Epilepsy is a cerebral disorder affecting approximately 50 million individuals worldwide, with 2.4 million new cases reported annually [1]. Epilepsy in children may be attributable to structural abnormalities or to underlying genetic mutations. Neuroimaging holds a central role in the etiological evaluation of epilepsy, particularly in identifying structural causes, especially when surgical intervention is considered [2]. Access to magnetic resonance imaging (MRI) remains challenging for patients in Madagascar, necessitating frequent reliance on contrast-enhanced brain computed tomography (CT) for the detection of structural brain lesions [3]. We report a case of incidental mesencephalic hypertrophy mimicking a double brainstem, associated with drug-dependent epilepsy in a 16-year-old adolescent.

2. Case Report

A 16-year-old female adolescent was hospitalized for generalized tonic-clonic status epilepticus secondary to treatment discontinuation. Status epilepticus consisted of generalized tonic-clonic seizures lasting more than five minutes, occurring in three successive episodes within 30 minutes, without recovery of consciousness between seizures. The condition occurred in an afebrile context and in the absence of sleep deprivation. Seizures persisted despite levetiracetam therapy, with at least one generalized tonic-clonic seizure occurring weekly. There was no regular medical follow-up for epilepsy management. She had a documented history of epilepsy since the age of 12 years, previously managed with levetiracetam 250 mg administered twice daily, but had discontinued medication for four months prior to admission. She was born at term via uncomplicated vaginal delivery, with no history of neonatal resuscitation or neonatal jaundice. Her vaccination status was consistent with Madagascar’s Expanded Program on Immunization. No significant maternal comorbidities were reported during pregnancy, and no familial history of similar conditions was identified through genealogical inquiry.
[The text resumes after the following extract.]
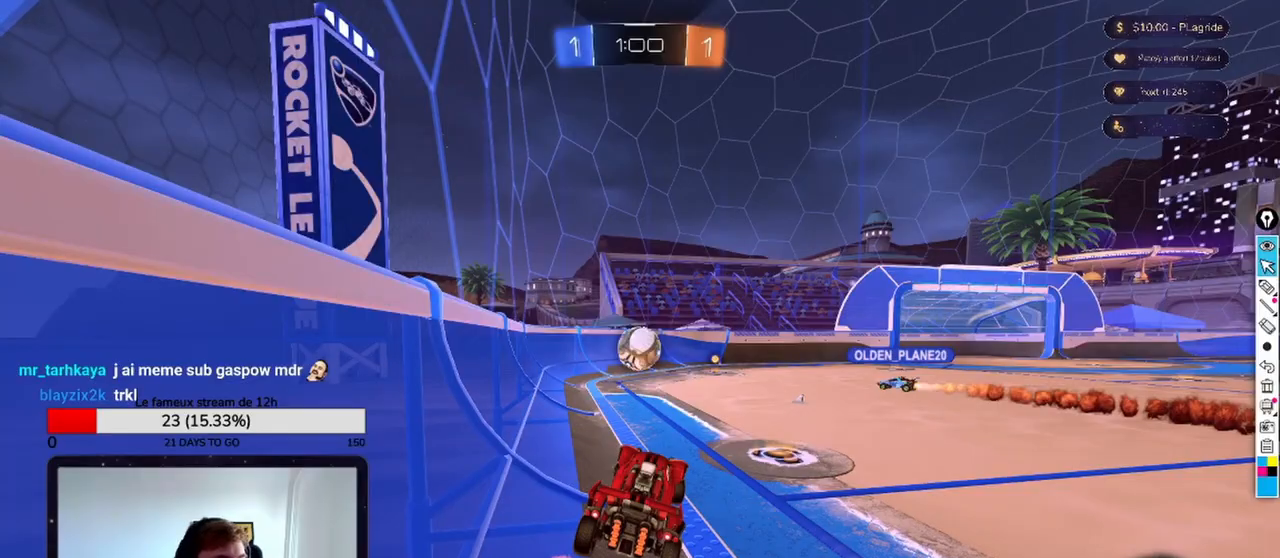
{"buttons": [], "left_stick": "center", "right_stick": "center", "events": []}
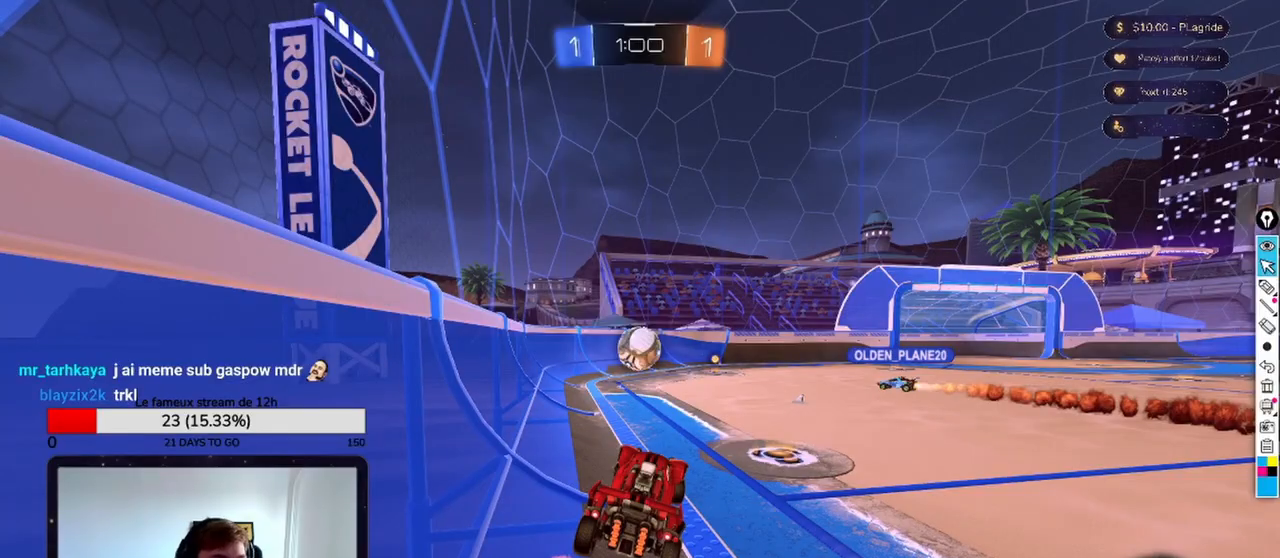
{"buttons": ["A"], "left_stick": "center", "right_stick": "center", "events": [[417, "A", "down"]]}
Clinical examination revealed dwarfism, a dysmorphic facial phenotype suggestive of trisomy, and bilateral hypoplasia of the fourth and fifth digits, accompanied by flat feet. Mild cognitive impairment was noted, with no sensorimotor deficits detected. Cardiac auscultation revealed a regular rhythm without murmurs or added sounds. Pulmonary examination was unremarkable, and no dermatologic abnormalities were observed.

Contrast-enhanced brain CT demonstrated mesencephalic hypertrophy curving anteriorly, simulating a double brainstem, localized between a pituitary adenoma (the lesion measured 13 mm in height and 10 mm in width, showed homogeneous enhancement with iodinated contrast, was free of hemorrhage, and exhibited suprasellar extension without bone thinning) and the pontine region (Figure 1). Hormonal profiling and genetic testing could not be performed due to resource limitations. The patient was managed according to our institutional protocol for status epilepticus, with no recurrence of seizures during hospitalization. Neurosurgical intervention was deemed unnecessary given the presence of the pituitary adenoma. At discharge, she was initiated on lamotrigine at 5 mg/kg/day, with reinforced adherence counseling and scheduled medical follow-up every six months.
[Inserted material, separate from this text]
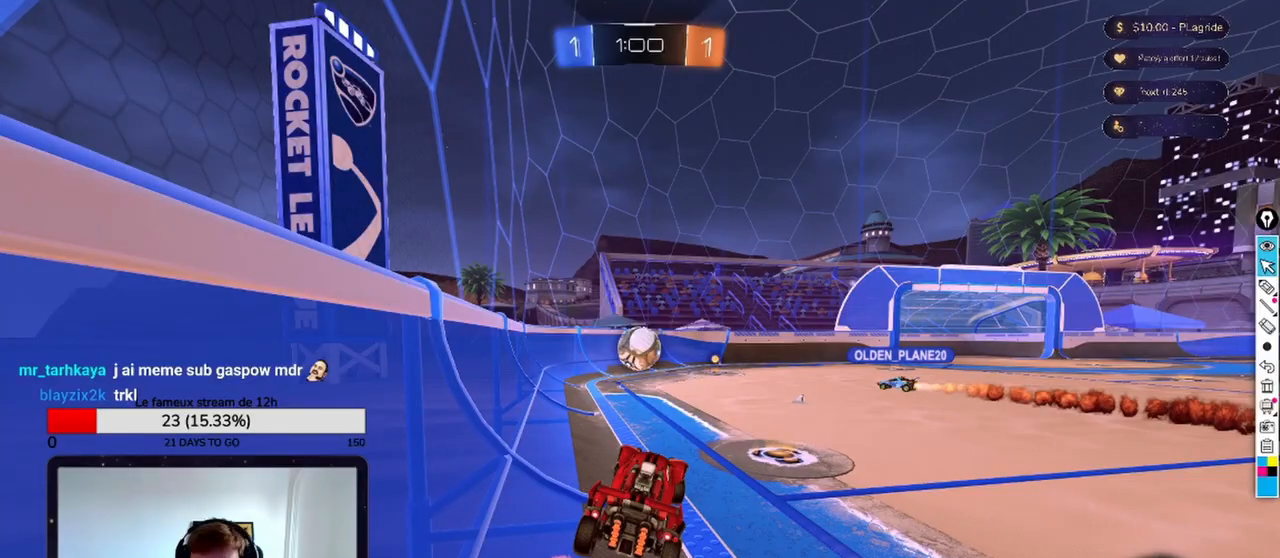
{"buttons": [], "left_stick": "center", "right_stick": "center", "events": [[83, "A", "up"]]}
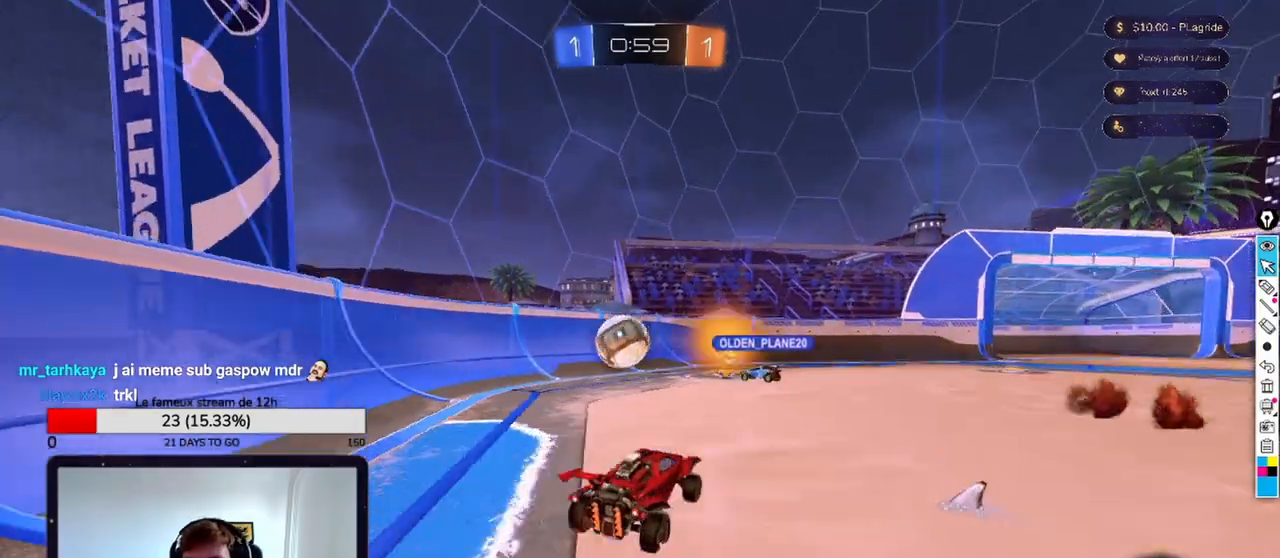
{"buttons": [], "left_stick": "center", "right_stick": "center", "events": []}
Figure 1. Brain CT scan with iodinated contrast. (A) Axial section through the posterior fossa demonstrates a pseudo-double brainstem (yellow asterisk) situated between a pituitary adenoma and the pontine region. (B) Coronal reconstruction highlights the pseudo-double brainstem appearance (yellow asterisk). (C) Sagittal reconstruction reveals mesencephalic hypertrophy with anterior curvature (yellow asterisk).

3. Discussion

Our clinical case describes the incidental discovery of mesencephalic hypertrophy within a polymalformative syndrome associated with drug-resistant epilepsy in a 16-year-old adolescent. The coexistence of epilepsy and congenital malformations in this patient raises suspicion for an underlying genetic abnormality. The diagnostic algorithm proposed by the International League Against Epilepsy (ILAE) emphasizes the concurrent evaluation of epilepsy-related comorbidities and systematic etiological investigations, including genetic testing [4]. In this case, genetic mutation analysis could not be performed, and no familial cases of similar presentation were identified. This clinical scenario remains plausible, as a de novo mutation may occur in an individual.

Given the patient’s clinical phenotype, a potential etiology could involve a mutation in the FGFR3 gene, implicated in hypochondroplasia [5] or achondroplasia [6]. Prior reports associate FGFR3 mutations with bilateral medial temporal lobe dysgenesis and epilepsy [5], underscoring the importance of epilepsy-protocol MRI for detecting structural abnormalities that may underlie seizure disorders [2] [4]. To our knowledge, no prior cases of epilepsy associated with mesencephalic hypertrophy, as observed in our patient, have been documented in the literature.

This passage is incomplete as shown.